Fig. 7. Cisplatin treatment enhances integrin-based cancer cell adhesion on stiff collagen 6 substrate.

a, b Representative confocal micrographs (a) and corresponding nuclear to cytoplasmic ratio (nuc:cyto; b) of YAP/TAZ (green) in cells on 2, 4.5, and 21 kPa collagen 6-functionalized polyacrylamide hydrogels (COL6-PAA) at 48 h; OVCAR4 n = 114/111/103 and OVCAR8 374/265/165 cells, respectively; Scale bar = 10 µm. c, d Charts depict positivity for EdU in untreated (c) and cleaved caspase3 in treated (cl-Casp3; d) cells on corresponding COL6-PAA at 24 h; see Supplementary Fig. 14c, d for representative micrographs. e–g Representative confocal micrographs of F-actin (phalloidin, white) and phosphorylated focal adhesion (pFAK, green) in cells on 21 kPa COL1 or COL6-PAA at 48 h.
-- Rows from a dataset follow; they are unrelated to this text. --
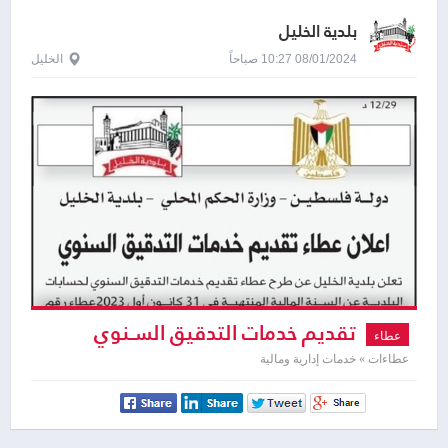
بلدية الخليل
08/01/2024 10:27 صباحاً
الخليل
تقديم خدمات التدقيق السـنوي
عطاء
لحسابات البلدية
عطاءات » خدمات إدارية ومالية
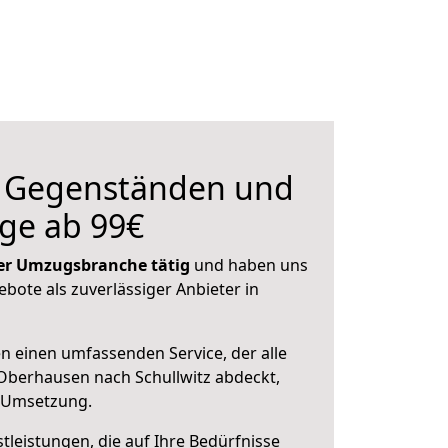
n Gegenständen und
ge ab 99€
 der Umzugsbranche tätig
und haben uns
ebote als zuverlässiger Anbieter in
en einen umfassenden Service, der alle
Oberhausen nach Schullwitz abdeckt,
r Umsetzung.
leistungen, die auf Ihre Bedürfnisse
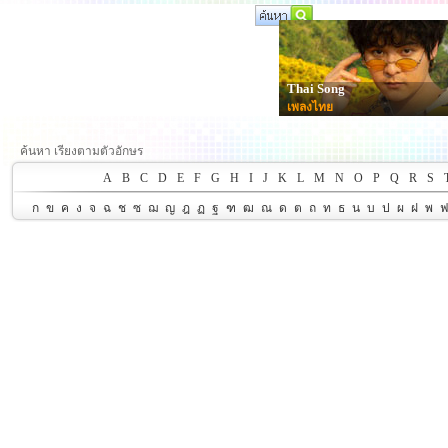
Thai Song
เพลงไทย
ค้นหา เรียงตามตัวอักษร
A
B
C
D
E
F
G
H
I
J
K
L
M
N
O
P
Q
R
S
ก
ข
ค
ง
จ
ฉ
ช
ซ
ฌ
ญ
ฎ
ฏ
ฐ
ฑ
ฒ
ณ
ด
ต
ถ
ท
ธ
น
บ
ป
ผ
ฝ
พ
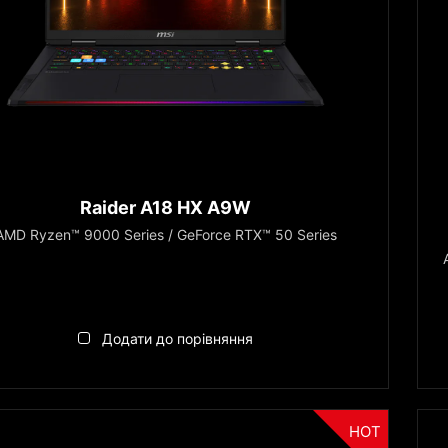
Raider A18 HX A9W
AMD Ryzen™ 9000 Series / GeForce RTX™ 50 Series
Додати до порівняння
HOT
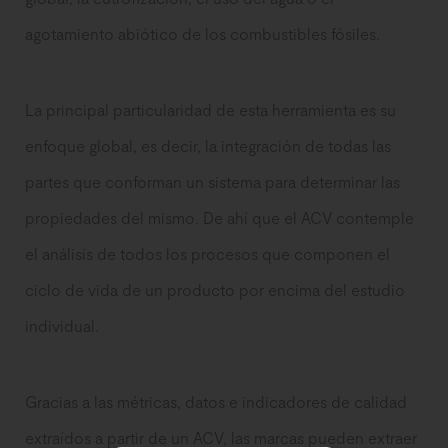
agotamiento abiótico de los combustibles fósiles.
La principal particularidad de esta herramienta es su
enfoque global, es decir, la integración de todas las
partes que conforman un sistema para determinar las
propiedades del mismo. De ahí que el ACV contemple
el análisis de todos los procesos que componen el
ciclo de vida de un producto por encima del estudio
individual.
Gracias a las métricas, datos e indicadores de calidad
extraídos a partir de un ACV, las marcas pueden extraer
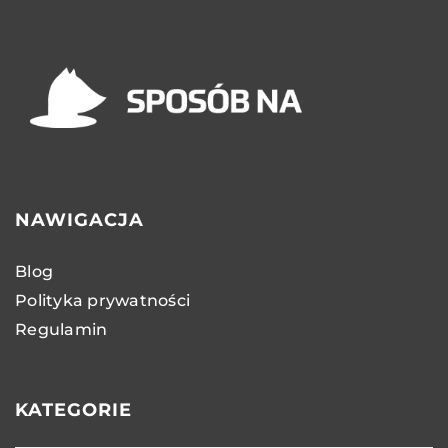
NAWIGACJA
Blog
Polityka prywatności
Regulamin
KATEGORIE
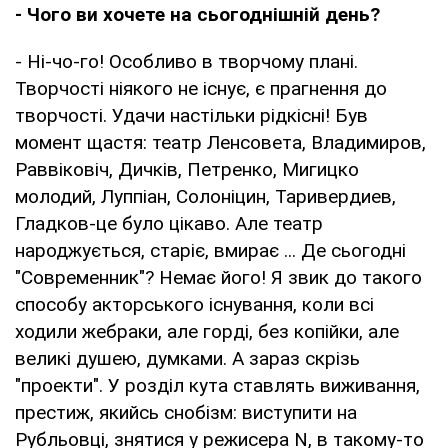
- Чого ви хочете на сьогоднішній день?
- Ні-чо-го! Особливо в творчому плані.
Творчості ніякого не існує, є прагнення до
творчості. Удачи настільки рідкісні! Був
момент щастя: театр Ленсовета, Владимиров,
Раввіковіч, Дичків, Петренко, Мигицко
молодий, Луппіан, Солоніцин, Таривердиев,
Гладков-це було цікаво. Але театр
народжується, старіє, вмирає ... Де сьогодні
"Современник"? Немає його! Я звик до такого
способу акторського існування, коли всі
ходили жебраки, але горді, без копійки, але
великі душею, думками. А зараз скрізь
"проекти". У розділ кута ставлять виживання,
престиж, якийсь снобізм: виступити на
Рубльовці, знятися у режисера N, в такому-то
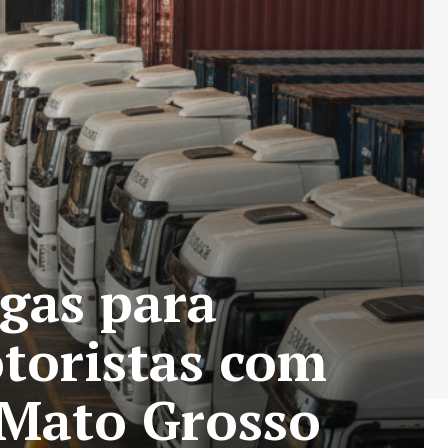
agas para
toristas com
m Mato Grosso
Charts show the number and peripheral localization of FAs in OVCAR4 (f n = 186/191 and 103/105) and in OVCAR8 (g n = 118/195 and not applicable (N/A)/103). Scale bar = 25 µm. h Chart depicts the F-actin anisotropy in cells on 21 kPa COL1 or COL6-PAA at 48 h; OVCAR4 n = 47/35, 18/30 and OVCAR8 n = 44/41, 46/27 cells, respectively. See Fig. 7e for representative micrographs. i Representative confocal micrographs of F-actin (phalloidin, white) in OVCAR8 on 21 kPa COL1 and COL6-PAA at 24 h; n = 25 cells. White arrows indicate protrusions. Scale bar = 10 µm. j Representative confocal micrographs of myosin light chain (pMLC, red) in OVCAR8 on 21 kPa COL1 and COL6-PAA at 24 h. Chart indicates pMLC staining intensity per area; n = 86/72 and 75/65 cells, respectively. Scale bar = 25 µm. Data represent mean ± SEM of biological replicates (n = 3 in b, d–j, n = 4 in c). One-way ANOVA with Tukey’s multiple comparison test (b, f, g, i, j, l); two-tailed Student’s t test (c, d, h). Box plots indicate median (middle line), 25th, 75th percentile (box), and 10th and 90th percentile (whiskers) as well as outliers (single points). Source data are provided as a Source data file.